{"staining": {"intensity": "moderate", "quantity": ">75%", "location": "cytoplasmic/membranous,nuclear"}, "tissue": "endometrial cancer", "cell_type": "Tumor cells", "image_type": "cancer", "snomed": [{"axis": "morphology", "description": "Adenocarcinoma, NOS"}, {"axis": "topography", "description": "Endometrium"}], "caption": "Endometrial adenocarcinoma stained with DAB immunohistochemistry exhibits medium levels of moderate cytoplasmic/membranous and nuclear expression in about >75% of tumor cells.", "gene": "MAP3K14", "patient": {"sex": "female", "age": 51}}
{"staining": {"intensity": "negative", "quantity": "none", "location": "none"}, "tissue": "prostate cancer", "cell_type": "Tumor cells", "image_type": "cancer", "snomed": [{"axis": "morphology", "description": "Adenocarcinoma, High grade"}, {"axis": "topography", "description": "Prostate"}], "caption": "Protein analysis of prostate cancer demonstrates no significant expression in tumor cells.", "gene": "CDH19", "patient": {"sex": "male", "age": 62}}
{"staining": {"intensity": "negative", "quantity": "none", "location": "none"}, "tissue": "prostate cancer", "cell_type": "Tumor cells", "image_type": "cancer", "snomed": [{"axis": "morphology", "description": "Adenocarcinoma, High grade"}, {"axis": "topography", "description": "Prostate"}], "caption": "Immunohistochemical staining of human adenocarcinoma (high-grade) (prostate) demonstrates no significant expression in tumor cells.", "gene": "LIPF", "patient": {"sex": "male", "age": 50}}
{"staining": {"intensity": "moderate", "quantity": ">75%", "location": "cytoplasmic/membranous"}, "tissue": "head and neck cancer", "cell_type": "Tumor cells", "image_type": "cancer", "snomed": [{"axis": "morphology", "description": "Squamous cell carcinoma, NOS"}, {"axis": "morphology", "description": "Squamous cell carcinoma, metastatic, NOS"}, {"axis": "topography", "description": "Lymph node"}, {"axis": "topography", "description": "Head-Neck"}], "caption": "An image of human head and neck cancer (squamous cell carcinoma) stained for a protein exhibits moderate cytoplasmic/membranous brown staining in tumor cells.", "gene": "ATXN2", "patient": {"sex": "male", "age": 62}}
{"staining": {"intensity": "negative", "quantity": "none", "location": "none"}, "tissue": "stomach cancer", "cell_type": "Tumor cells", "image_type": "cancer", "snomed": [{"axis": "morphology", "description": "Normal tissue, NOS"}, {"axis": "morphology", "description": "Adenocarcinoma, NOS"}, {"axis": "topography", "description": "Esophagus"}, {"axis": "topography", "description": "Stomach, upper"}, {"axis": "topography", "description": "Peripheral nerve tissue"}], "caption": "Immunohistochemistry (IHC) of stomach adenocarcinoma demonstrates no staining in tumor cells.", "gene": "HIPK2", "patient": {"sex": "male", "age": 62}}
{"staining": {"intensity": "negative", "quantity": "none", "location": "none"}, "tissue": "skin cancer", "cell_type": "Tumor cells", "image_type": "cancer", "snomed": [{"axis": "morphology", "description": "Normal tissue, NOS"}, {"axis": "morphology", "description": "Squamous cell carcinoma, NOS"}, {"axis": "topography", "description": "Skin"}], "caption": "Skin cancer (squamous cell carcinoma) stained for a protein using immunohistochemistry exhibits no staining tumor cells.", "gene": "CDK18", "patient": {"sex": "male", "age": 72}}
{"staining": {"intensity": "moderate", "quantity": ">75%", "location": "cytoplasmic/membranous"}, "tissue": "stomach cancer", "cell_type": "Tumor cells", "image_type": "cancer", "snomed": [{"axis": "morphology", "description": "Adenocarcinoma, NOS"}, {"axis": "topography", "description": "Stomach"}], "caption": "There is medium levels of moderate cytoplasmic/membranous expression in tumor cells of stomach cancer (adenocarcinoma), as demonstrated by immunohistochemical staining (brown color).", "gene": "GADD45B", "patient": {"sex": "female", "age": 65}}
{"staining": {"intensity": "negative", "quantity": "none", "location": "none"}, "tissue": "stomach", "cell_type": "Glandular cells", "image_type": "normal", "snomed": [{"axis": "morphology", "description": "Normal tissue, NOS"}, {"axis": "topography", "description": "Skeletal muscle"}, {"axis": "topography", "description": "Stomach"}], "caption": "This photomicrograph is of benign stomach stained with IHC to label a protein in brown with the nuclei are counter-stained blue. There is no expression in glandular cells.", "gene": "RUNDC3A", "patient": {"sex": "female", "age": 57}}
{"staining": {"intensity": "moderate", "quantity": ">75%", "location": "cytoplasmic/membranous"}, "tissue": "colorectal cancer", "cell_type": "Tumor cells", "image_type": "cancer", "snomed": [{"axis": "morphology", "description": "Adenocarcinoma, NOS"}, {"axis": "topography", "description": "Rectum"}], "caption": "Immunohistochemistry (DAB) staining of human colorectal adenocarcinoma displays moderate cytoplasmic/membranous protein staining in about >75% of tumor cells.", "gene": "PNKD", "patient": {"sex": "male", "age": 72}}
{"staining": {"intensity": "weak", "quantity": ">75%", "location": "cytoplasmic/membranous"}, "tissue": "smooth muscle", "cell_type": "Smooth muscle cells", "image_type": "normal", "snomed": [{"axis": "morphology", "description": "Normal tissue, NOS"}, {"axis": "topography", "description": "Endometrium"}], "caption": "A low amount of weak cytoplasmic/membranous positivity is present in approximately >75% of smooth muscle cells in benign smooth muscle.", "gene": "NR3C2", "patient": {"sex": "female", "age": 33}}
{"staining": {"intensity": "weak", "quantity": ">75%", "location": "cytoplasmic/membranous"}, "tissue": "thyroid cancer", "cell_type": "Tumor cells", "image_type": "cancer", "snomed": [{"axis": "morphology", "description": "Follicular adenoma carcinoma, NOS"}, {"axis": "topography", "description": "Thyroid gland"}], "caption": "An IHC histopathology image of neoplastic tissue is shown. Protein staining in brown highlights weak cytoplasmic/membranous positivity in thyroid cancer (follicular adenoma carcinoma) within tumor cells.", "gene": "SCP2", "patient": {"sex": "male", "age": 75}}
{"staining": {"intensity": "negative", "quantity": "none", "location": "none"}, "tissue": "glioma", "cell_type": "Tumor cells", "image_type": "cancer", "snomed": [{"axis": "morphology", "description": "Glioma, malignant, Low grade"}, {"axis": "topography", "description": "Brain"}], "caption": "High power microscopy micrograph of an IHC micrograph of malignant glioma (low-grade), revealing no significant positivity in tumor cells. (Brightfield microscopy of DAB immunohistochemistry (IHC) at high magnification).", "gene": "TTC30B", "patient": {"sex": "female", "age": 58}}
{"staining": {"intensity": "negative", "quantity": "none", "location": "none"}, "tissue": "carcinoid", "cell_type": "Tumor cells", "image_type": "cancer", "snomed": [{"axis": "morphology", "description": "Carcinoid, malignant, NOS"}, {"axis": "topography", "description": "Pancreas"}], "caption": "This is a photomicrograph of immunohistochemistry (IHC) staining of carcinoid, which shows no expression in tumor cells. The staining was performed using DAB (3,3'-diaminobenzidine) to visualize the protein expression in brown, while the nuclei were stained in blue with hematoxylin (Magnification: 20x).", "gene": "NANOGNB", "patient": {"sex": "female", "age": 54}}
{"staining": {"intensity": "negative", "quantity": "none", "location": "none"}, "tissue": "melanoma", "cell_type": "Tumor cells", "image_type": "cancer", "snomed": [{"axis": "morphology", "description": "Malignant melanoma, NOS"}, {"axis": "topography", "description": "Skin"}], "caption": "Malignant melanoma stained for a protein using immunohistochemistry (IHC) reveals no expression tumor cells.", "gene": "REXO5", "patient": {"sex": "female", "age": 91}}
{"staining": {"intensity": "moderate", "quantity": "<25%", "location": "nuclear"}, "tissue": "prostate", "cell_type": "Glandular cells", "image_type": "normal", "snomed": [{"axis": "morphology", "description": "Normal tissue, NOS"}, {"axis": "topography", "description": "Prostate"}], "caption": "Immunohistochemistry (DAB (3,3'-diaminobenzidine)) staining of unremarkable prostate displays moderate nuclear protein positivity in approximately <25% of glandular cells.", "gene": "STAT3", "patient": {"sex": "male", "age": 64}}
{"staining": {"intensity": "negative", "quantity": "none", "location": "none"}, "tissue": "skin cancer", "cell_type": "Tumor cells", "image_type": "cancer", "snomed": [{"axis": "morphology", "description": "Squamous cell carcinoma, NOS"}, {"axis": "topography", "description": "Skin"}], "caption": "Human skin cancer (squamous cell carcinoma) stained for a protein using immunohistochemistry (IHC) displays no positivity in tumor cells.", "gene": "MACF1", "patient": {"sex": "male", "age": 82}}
----
_PROBLEM_:
Find the string "grade" in the material above. Then copy each line that has it.

_OUTPUT OF THE TASK_:
{"staining": {"intensity": "negative", "quantity": "none", "location": "none"}, "tissue": "prostate cancer", "cell_type": "Tumor cells", "image_type": "cancer", "snomed": [{"axis": "morphology", "description": "Adenocarcinoma, High grade"}, {"axis": "topography", "description": "Prostate"}], "caption": "Protein analysis of prostate cancer demonstrates no significant expression in tumor cells.", "gene": "CDH19", "patient": {"sex": "male", "age": 62}}
{"staining": {"intensity": "negative", "quantity": "none", "location": "none"}, "tissue": "prostate cancer", "cell_type": "Tumor cells", "image_type": "cancer", "snomed": [{"axis": "morphology", "description": "Adenocarcinoma, High grade"}, {"axis": "topography", "description": "Prostate"}], "caption": "Immunohistochemical staining of human adenocarcinoma (high-grade) (prostate) demonstrates no significant expression in tumor cells.", "gene": "LIPF", "patient": {"sex": "male", "age": 50}}
{"staining": {"intensity": "negative", "quantity": "none", "location": "none"}, "tissue": "glioma", "cell_type": "Tumor cells", "image_type": "cancer", "snomed": [{"axis": "morphology", "description": "Glioma, malignant, Low grade"}, {"axis": "topography", "description": "Brain"}], "caption": "High power microscopy micrograph of an IHC micrograph of malignant glioma (low-grade), revealing no significant positivity in tumor cells. (Brightfield microscopy of DAB immunohistochemistry (IHC) at high magnification).", "gene": "TTC30B", "patient": {"sex": "female", "age": 58}}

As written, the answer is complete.